----- Texto proporcionado

Es el que viene. 

Luego de esperar dos, tres horas, parado en una esquina de Liniers o de Mataderos, Ricardo Melogno sentía eso, que lo que tenía que hacer sería en el próximo taxi que apareciera. “Era como una premonición, un sentimiento de premonición”, le contó a Carlos Busqued en el penal de Ezeiza. Era la primavera de 1982 y por entonces Melogno, un muchacho de veinte años que bien pudo ir a Malvinas, que todavía se movía con la cédula que el ejército entregaba a cambio del DNI (aunque ya había terminado la conscripción), se metía en los cines por las tardes y salía de noche, al final de una película que veía varias veces, en aquellas salas de funciones continuadas. Ya en el taxi, Melogno indicaba una esquina. Y al llegar a destino, le disparaba al chofer. “El asesino de los taxistas”, titulaban los diarios. Fueron cuatro casos y los crímenes tenían las mismas características: el motor del auto apagado, las luces encendidas, el conductor recostado sobre el asiento del acompañante con un tiro calibre 22 en la sien derecha, sin indicios de que el móvil fuera asalto por dinero, con la documentación del chofer faltante y el contador de la tarifa puesto a cero. 

Son las coordenadas que aparecen casi de arranque en Magnetizado, segundo libro de Busqued, que se presenta como una conversación con Ricardo Melogno. De movida también se cuenta que a mediados de octubre de ese año un hombre se presentó en Tribunales y pidió hablar con el juez de la causa para deslindar responsabilidades. “Dijo que el asesino de los taxistas era su hermano, y que en ese mismo momento estaba junto a su padre, desayunando en un departamento del barrio de Caballito”, escribe Busqued. “Se ofreció a guiar una comisión policial hasta el lugar. Aseguraba que su hermano estaba desarmado y que se lo podía arrestar sin violencia”. Enseguida, en el interrogatorio, Melogno admitió ser el autor de los crímenes. Aunque la mayoría de las preguntas básicas parecen respondidas de movida, el trabajo de Busqued se encarga de mostrar que eso no es suficiente, que la historia de Melogno es mucho más compleja y alucinante, y que hay una respuesta pendiente: por qué. “El libro cuenta la aventura de la vida de él”, dice Busqued en la pizzería Kentucky de Pacífico. “Que es una aventura muy rara: un tipo que estuvo muy loco y habla con vos estando cuerdo. Es un tipo que le pegó cuatro tiros a cuatro tipos en una semana. Sin saber por qué. Aún hoy”.

----------
----- Material proporcionado

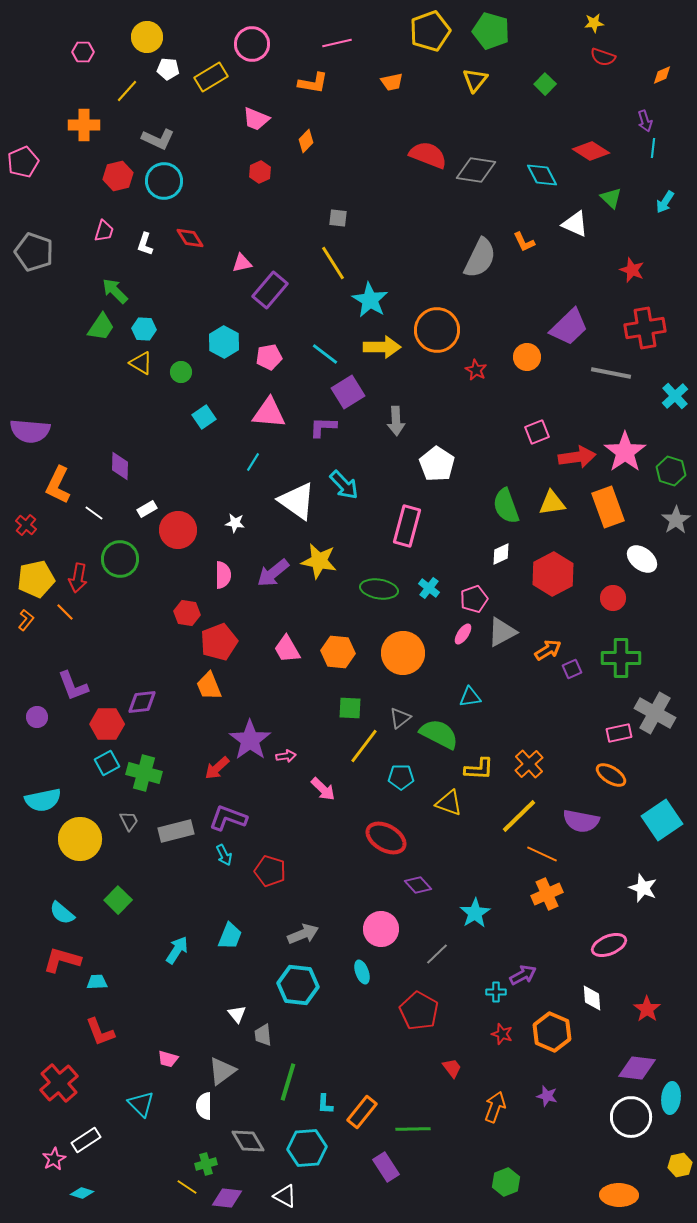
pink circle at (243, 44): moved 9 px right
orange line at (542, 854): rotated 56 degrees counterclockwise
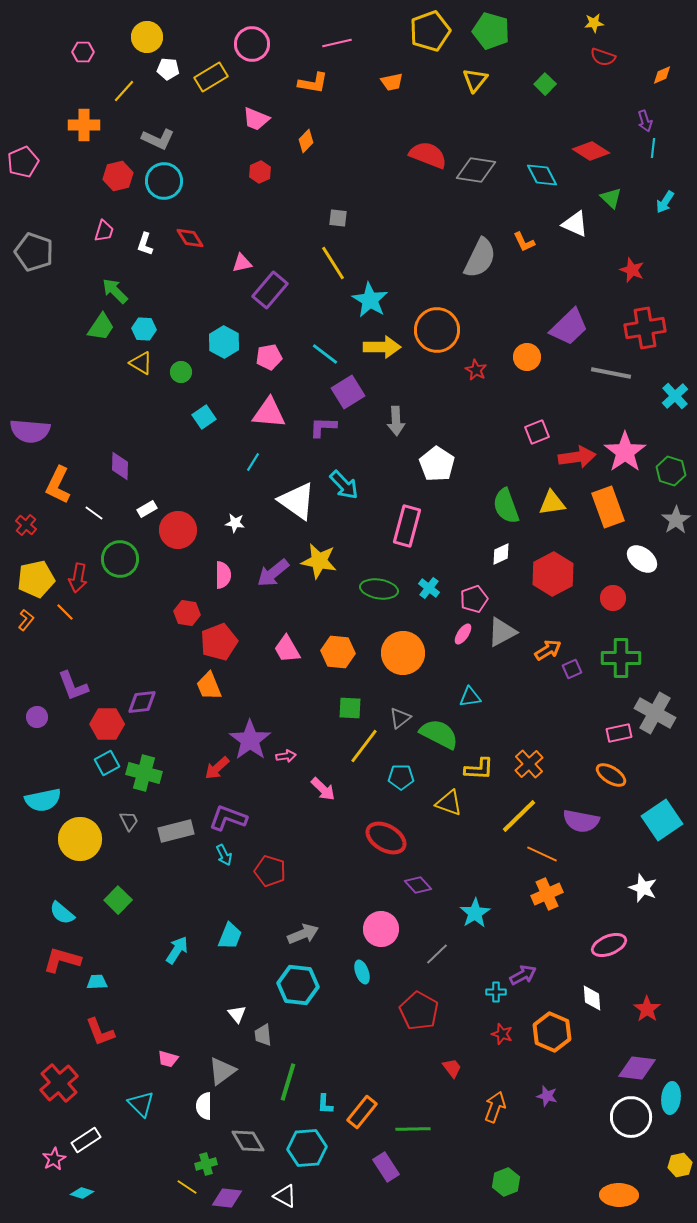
yellow line at (127, 91): moved 3 px left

----------

Consigna del ejercicio: En el texto sobre Magnetizado, ¿por qué Busqued considera que la vida de Melogno es una aventura muy rara? Explícalo en una a tres oraciones. El listado proviene de otra fuente.

Respuesta del ejercicio: Porque, según Busqued, se trata de alguien que estuvo muy loco y que ahora habla con uno estando cuerdo. Además, disparó contra cuatro hombres en una semana sin saber por qué, y aún hoy no lo sabe.